- **TEXT**
RE: Unicode Transliteration Guidelines released

From: Richard Ishida (
Date: Mon Jan 28 2008 - 05:59:58 CST

  • Next message: Richard Ishida: "RE: Unicode Transliteration Guidelines released"

    I personally find reversible transliterations can be useful for
    understanding at a glance what components are contained in a string of
    complex glyphs in a script I'm not terribly familiar with. For example,
    people who aren't pretty familiar with nastaliq forms of Urdu can struggle
    to figure out what characters are in front of them. Same goes for some
    combinations of characters in scripts like Khmer and Malayalam - eg. is that
    a Khmer r or the very similar vowel sign, or is it the vowel sign with
    multiple parts... It's not so much that I can reverse the notation that's
    important for me in those cases, it's more that I know that there's no
    ambiguity between characters in the transliteration and those in the script.

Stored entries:

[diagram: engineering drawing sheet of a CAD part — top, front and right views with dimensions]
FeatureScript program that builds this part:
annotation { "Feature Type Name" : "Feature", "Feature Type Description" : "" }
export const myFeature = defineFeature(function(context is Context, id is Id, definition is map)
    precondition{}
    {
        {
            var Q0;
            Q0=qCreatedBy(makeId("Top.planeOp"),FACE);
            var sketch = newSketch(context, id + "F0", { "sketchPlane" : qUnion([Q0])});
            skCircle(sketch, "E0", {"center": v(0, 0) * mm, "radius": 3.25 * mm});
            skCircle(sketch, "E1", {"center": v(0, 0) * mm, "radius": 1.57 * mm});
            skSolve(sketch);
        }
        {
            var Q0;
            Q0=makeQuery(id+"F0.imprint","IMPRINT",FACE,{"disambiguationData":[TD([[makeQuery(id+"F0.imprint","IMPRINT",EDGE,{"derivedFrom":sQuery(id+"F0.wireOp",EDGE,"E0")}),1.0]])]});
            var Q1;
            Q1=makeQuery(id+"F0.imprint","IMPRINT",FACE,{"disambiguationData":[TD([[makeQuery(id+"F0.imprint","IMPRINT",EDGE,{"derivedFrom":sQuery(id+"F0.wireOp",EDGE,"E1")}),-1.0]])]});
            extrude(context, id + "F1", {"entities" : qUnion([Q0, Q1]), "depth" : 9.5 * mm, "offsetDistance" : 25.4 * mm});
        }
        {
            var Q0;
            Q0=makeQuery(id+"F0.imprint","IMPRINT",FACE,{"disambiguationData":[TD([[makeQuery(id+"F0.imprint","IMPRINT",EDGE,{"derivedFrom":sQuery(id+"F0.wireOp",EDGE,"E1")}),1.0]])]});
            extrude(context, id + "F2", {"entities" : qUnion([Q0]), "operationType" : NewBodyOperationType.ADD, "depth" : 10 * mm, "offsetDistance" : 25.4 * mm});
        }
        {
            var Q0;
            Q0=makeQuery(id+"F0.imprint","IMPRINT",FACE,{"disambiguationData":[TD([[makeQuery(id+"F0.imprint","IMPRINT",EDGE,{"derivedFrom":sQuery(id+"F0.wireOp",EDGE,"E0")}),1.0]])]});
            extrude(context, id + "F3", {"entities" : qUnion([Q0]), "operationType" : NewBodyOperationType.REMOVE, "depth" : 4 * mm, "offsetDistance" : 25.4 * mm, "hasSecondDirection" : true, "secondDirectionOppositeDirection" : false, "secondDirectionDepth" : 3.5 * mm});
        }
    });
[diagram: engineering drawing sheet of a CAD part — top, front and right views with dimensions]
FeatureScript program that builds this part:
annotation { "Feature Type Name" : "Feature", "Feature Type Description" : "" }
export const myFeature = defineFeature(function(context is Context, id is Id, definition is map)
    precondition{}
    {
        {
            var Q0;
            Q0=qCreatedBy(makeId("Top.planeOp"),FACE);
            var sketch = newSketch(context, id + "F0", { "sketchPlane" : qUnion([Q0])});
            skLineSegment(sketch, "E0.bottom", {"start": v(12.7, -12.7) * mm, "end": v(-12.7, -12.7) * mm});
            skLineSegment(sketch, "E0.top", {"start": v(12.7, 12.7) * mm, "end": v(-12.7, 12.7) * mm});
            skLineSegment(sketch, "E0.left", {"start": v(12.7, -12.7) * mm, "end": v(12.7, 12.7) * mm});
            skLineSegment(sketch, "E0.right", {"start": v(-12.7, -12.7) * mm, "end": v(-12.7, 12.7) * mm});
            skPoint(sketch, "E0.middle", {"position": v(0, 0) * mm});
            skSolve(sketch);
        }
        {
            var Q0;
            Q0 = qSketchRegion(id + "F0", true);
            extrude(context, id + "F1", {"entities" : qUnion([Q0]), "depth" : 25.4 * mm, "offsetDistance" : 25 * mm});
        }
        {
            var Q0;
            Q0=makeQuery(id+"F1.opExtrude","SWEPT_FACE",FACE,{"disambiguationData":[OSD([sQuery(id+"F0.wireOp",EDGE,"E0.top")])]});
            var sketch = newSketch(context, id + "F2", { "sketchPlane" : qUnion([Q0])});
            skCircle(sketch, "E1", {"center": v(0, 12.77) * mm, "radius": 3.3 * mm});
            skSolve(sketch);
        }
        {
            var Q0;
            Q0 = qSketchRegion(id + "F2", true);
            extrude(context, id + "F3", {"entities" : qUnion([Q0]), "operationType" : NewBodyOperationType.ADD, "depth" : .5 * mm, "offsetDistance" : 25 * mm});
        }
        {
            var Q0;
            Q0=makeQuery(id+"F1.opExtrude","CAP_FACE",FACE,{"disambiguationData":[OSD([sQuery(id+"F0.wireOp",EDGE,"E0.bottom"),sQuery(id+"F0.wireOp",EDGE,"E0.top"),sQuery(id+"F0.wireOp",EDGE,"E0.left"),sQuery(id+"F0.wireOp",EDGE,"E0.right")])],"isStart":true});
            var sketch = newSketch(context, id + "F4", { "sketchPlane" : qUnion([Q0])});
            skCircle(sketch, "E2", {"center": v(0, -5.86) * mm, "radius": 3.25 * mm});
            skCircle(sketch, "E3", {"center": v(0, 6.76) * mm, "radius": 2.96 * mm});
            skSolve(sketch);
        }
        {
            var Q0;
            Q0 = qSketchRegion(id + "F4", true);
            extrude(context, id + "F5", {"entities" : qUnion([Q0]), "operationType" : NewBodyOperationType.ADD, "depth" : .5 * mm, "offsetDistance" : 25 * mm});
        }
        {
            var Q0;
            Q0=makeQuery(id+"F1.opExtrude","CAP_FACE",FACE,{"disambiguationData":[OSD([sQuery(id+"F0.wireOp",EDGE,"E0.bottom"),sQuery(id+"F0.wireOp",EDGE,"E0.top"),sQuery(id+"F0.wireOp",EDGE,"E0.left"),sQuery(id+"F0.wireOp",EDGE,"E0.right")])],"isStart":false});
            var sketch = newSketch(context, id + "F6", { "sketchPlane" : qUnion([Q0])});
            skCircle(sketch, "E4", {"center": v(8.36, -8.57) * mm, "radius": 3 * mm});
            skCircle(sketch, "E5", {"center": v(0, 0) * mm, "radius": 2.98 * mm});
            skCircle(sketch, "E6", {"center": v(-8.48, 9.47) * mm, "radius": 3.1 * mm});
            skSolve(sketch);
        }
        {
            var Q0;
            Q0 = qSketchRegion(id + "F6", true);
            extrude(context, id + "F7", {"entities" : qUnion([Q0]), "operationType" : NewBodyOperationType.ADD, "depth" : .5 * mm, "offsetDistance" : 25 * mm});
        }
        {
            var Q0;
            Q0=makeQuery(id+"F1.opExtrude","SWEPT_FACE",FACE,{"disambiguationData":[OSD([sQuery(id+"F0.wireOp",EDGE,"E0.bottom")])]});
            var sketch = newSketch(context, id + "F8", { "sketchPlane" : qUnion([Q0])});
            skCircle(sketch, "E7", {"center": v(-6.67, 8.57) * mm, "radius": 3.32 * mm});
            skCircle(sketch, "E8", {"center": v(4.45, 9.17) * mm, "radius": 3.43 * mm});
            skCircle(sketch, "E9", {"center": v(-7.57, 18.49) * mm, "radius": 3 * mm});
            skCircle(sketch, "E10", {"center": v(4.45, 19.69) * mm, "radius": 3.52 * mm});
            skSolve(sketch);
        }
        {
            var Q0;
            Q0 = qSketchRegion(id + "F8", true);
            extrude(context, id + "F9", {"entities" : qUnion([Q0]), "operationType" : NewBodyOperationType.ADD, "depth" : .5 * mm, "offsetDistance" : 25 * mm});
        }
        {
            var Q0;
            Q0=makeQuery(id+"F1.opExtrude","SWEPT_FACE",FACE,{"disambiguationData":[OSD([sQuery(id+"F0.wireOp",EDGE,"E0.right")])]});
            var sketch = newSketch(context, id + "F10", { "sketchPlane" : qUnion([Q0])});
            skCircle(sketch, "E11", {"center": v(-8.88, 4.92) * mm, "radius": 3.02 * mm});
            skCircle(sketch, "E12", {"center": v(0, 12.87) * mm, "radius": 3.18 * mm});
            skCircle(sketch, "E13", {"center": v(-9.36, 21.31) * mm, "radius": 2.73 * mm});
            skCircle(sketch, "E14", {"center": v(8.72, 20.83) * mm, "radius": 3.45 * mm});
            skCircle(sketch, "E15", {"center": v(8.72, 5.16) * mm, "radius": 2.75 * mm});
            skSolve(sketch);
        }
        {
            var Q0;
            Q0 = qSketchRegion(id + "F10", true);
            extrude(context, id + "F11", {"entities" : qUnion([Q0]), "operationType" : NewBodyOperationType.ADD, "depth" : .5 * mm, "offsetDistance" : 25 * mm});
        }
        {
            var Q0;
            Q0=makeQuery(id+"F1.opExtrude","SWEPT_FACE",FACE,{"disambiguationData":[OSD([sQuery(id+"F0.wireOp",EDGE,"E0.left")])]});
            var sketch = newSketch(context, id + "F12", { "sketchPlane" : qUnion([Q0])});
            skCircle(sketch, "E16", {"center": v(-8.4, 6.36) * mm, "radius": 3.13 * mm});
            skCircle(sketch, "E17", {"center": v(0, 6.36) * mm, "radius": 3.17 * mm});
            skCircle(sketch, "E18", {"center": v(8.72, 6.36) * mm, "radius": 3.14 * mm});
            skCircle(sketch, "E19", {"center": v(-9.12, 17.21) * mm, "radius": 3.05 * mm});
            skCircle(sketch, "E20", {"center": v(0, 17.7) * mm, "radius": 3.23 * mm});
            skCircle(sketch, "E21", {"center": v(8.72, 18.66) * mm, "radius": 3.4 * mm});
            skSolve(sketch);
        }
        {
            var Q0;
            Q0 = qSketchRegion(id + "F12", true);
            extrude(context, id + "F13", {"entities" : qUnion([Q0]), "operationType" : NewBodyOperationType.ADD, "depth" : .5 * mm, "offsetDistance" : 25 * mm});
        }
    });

- **THE REQUEST**
Reproduce everything in the transliteration message above, from "I personally find" down to "in the script.", word for word.

- **SOLUTION BELOW**
I personally find reversible transliterations can be useful for
    understanding at a glance what components are contained in a string of
    complex glyphs in a script I'm not terribly familiar with. For example,
    people who aren't pretty familiar with nastaliq forms of Urdu can struggle
    to figure out what characters are in front of them. Same goes for some
    combinations of characters in scripts like Khmer and Malayalam - eg. is that
    a Khmer r or the very similar vowel sign, or is it the vowel sign with
    multiple parts... It's not so much that I can reverse the notation that's
    important for me in those cases, it's more that I know that there's no
    ambiguity between characters in the transliteration and those in the script.